Nunca supe o nunca quise enterarme de las razones de expatriación de Magdalena Ocampo.

—¡Oye, fisgona! ¿Qué tanto me miras? ¿Acaso te gusto?

Aquellas fueron las primeras palabras que intercambiamos.

—Estás un poco neurótica —respondí con voz chillona—. ¿No te parece?

—¿Neurótica?, ¿yo?

—Neurótica y bastante desafinada.

—¿Desafinada? ¿Qué te crees?

Magdalena me miró con ojos de abeja reina, el gorro baquero embellecía su rostro.

—¡Tu abuela es desafinada! Soy, a todo orgullo, una estupenda cantante…

—¿Callejera? ¿Eres una cantante callejera?, ¿cierto? Déjame ayudarte con efectivo. El arte necesita de metálico. Toma. Aquí tienes cincuenta centavos para que te compres un sombrero nuevo, porque el que llevas te queda pésimo.
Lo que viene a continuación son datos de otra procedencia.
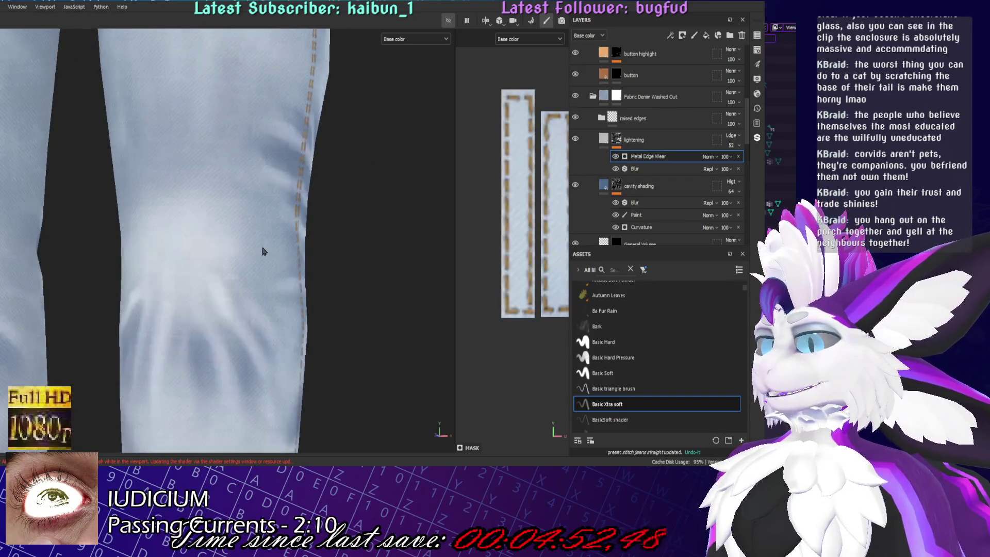
pyautogui.scroll(-2, 369, 244)
pyautogui.scroll(3, 369, 245)
pyautogui.scroll(2, 370, 268)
Sin esperar respuesta giré en mis talones. Puntitos de neón allá arriba iluminaban un cielo sin estrellas. Oscurecía. Torrentes de burbujas de un millón de edificios y torbellinos de papelitos de perpetua nochebuena, como huellas olvidadas en un tacho de basura. Multitud de parejas entre las sombras abrazándose, multitud de hombres acariciándose, multitud de mujeres vendiendo sus cuerpos. Estaba excitadísima; lo recuerdo perfectamente; mi corazón palpitando, bum, bum, bum. Me imaginaba a mí misma vengando mi honor con espada justiciera. Un cafetín con rótulo castizo a cinco metros de distancia. El tiempo repentinamente pareció esfumarse en charcos de paredes recubiertas de espejos. La atmósfera del cafetín apestaba a sobaco: un centenar de individuos deambulaba por allí, alcoholizados como bestias.

—¿Un café con engañito? —chilló en spanglish un mozo de aspecto oriental con cabellera tintada de rubio— Para el frío, digo yo. Es nuestro trago típico. Podría, si quiere, conseguirle también un poco de… ¿Usted sabe?, ¿cierto? ¿Acaso es extranjera? Es raro verlos por aquí, los carapálidas no frecuentan este restaurant.

—¿Qué te crees? ¿Piensas acaso qué soy una cualquiera?, ¿una viciosa?

—Para nada, qué cosas dice usted. El engañito es agua ardiente. No se preocupe, es legal. Los parroquianos lo toman a raudales. Llueve mucho por estos lados, pero con este brebaje levanta/muertos, digamos que…

—Um. Pensándolo bien, podría tomarme uno. Estoy un poco nerviosa. Esta ciudad me pone los pelos de punta. Hasta sus artistas tienen una impertinencia insoportable. ¿Qué locura estoy pensando? Ésa no era artista. La muy pelotuda tocaba la guitarra pésimamente. No cantaba, ¡gritaba! No gritaba, ¡aullaba!

—¿Se siente bien, señorita?

—No hagas preguntas estúpidas. Y tráeme el café con engañito, pero no tan cargado.

—A mí sírveme de lo mismo —murmuró Magdalena Ocampo al tiempo que engarzaba sus manos como rezando a Buda en signo de contrición—, pero con harto engañito, mira qué tengo el alma destrozada.

Volutas de humo de pipa, de pitillos rancios, de axilas velludas, de piernas sin depilar, de escupitajos, de vómito, de caca de mosca: parroquianos en estado febril abrazándose, mujeres de ojos oblicuos tocándose, mujeres de ojos tristes, mujeres de cuerpos amarillos, de cuerpos rojos, negros y azules.

—Paisana, discúlpame —dijo secamente Magdalena Ocampo—, pero tienes toda la pinta de una maldita gringa loca. Con esas caderas angostas, con tu pelo rubio, tan alta, ¿qué te crees?, ¿qué soy adivina? Las gentes de por aquí, que parlan español, son más bien morochas, negritas, aztecoides, manitas africanas, dientes podridos de Venezuela, perniles regordetes de Brasil, toda la gente pobre, paupérrima. No lo niego, también las hay gallegas, catalanas, ¡hasta vascas!, pero son de la peor ralea, yo no me meto con ellos, me tienen hastiada sus costumbres. Que matar toros, que platicar como machos, que leer poesías con sabor a poto. Que la reina por aquí, que la reina por acá. Estoy asqueada de mi gente, prefiero a las chicanas, son más bravas.